Return all the data, word for word.

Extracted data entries

··········

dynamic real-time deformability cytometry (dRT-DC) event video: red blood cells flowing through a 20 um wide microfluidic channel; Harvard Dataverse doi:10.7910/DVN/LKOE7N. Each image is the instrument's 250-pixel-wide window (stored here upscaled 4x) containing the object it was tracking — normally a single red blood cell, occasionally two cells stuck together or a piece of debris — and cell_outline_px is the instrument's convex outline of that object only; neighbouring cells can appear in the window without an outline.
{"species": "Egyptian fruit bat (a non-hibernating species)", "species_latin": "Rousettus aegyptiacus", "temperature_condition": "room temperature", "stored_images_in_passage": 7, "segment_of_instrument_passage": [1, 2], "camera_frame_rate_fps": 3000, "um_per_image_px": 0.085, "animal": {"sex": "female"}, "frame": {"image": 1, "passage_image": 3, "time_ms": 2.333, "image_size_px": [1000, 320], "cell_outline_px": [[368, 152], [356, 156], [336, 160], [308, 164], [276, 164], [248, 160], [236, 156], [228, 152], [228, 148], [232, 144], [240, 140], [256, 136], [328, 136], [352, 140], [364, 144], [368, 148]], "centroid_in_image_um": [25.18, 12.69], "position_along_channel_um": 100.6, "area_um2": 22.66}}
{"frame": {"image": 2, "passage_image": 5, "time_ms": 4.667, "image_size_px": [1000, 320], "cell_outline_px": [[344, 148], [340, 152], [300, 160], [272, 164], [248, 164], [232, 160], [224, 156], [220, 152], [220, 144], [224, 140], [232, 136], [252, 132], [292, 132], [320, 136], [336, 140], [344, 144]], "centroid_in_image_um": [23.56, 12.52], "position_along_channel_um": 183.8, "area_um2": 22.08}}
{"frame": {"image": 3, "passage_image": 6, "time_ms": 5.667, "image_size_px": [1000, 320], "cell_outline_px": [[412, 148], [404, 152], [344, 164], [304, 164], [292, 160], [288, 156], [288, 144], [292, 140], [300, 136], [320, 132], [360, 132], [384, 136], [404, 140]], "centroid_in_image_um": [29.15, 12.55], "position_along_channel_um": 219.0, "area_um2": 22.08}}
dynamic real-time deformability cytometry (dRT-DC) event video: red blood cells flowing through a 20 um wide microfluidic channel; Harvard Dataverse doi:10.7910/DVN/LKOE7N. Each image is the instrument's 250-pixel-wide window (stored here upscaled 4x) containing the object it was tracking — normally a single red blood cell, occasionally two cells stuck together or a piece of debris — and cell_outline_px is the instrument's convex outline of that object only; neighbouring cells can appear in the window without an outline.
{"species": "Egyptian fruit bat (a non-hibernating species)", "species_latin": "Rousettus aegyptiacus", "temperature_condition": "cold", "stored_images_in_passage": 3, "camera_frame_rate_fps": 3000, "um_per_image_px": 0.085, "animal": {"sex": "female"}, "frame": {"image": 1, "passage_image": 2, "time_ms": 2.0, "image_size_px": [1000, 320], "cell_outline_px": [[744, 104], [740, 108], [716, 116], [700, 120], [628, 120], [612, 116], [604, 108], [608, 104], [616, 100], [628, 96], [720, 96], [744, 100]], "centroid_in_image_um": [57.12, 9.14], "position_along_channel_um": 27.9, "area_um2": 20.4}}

··········

# COMPLETE OUTPUT:
dynamic real-time deformability cytometry (dRT-DC) event video: red blood cells flowing through a 20 um wide microfluidic channel; Harvard Dataverse doi:10.7910/DVN/LKOE7N. Each image is the instrument's 250-pixel-wide window (stored here upscaled 4x) containing the object it was tracking — normally a single red blood cell, occasionally two cells stuck together or a piece of debris — and cell_outline_px is the instrument's convex outline of that object only; neighbouring cells can appear in the window without an outline.
{"species": "Egyptian fruit bat (a non-hibernating species)", "species_latin": "Rousettus aegyptiacus", "temperature_condition": "room temperature", "stored_images_in_passage": 7, "segment_of_instrument_passage": [1, 2], "camera_frame_rate_fps": 3000, "um_per_image_px": 0.085, "animal": {"sex": "female"}, "frame": {"image": 1, "passage_image": 3, "time_ms": 2.333, "image_size_px": [1000, 320], "cell_outline_px": [[368, 152], [356, 156], [336, 160], [308, 164], [276, 164], [248, 160], [236, 156], [228, 152], [228, 148], [232, 144], [240, 140], [256, 136], [328, 136], [352, 140], [364, 144], [368, 148]], "centroid_in_image_um": [25.18, 12.69], "position_along_channel_um": 100.6, "area_um2": 22.66}}
{"frame": {"image": 2, "passage_image": 5, "time_ms": 4.667, "image_size_px": [1000, 320], "cell_outline_px": [[344, 148], [340, 152], [300, 160], [272, 164], [248, 164], [232, 160], [224, 156], [220, 152], [220, 144], [224, 140], [232, 136], [252, 132], [292, 132], [320, 136], [336, 140], [344, 144]], "centroid_in_image_um": [23.56, 12.52], "position_along_channel_um": 183.8, "area_um2": 22.08}}
{"frame": {"image": 3, "passage_image": 6, "time_ms": 5.667, "image_size_px": [1000, 320], "cell_outline_px": [[412, 148], [404, 152], [344, 164], [304, 164], [292, 160], [288, 156], [288, 144], [292, 140], [300, 136], [320, 132], [360, 132], [384, 136], [404, 140]], "centroid_in_image_um": [29.15, 12.55], "position_along_channel_um": 219.0, "area_um2": 22.08}}
dynamic real-time deformability cytometry (dRT-DC) event video: red blood cells flowing through a 20 um wide microfluidic channel; Harvard Dataverse doi:10.7910/DVN/LKOE7N. Each image is the instrument's 250-pixel-wide window (stored here upscaled 4x) containing the object it was tracking — normally a single red blood cell, occasionally two cells stuck together or a piece of debris — and cell_outline_px is the instrument's convex outline of that object only; neighbouring cells can appear in the window without an outline.
{"species": "Egyptian fruit bat (a non-hibernating species)", "species_latin": "Rousettus aegyptiacus", "temperature_condition": "cold", "stored_images_in_passage": 3, "camera_frame_rate_fps": 3000, "um_per_image_px": 0.085, "animal": {"sex": "female"}, "frame": {"image": 1, "passage_image": 2, "time_ms": 2.0, "image_size_px": [1000, 320], "cell_outline_px": [[744, 104], [740, 108], [716, 116], [700, 120], [628, 120], [612, 116], [604, 108], [608, 104], [616, 100], [628, 96], [720, 96], [744, 100]], "centroid_in_image_um": [57.12, 9.14], "position_along_channel_um": 27.9, "area_um2": 20.4}}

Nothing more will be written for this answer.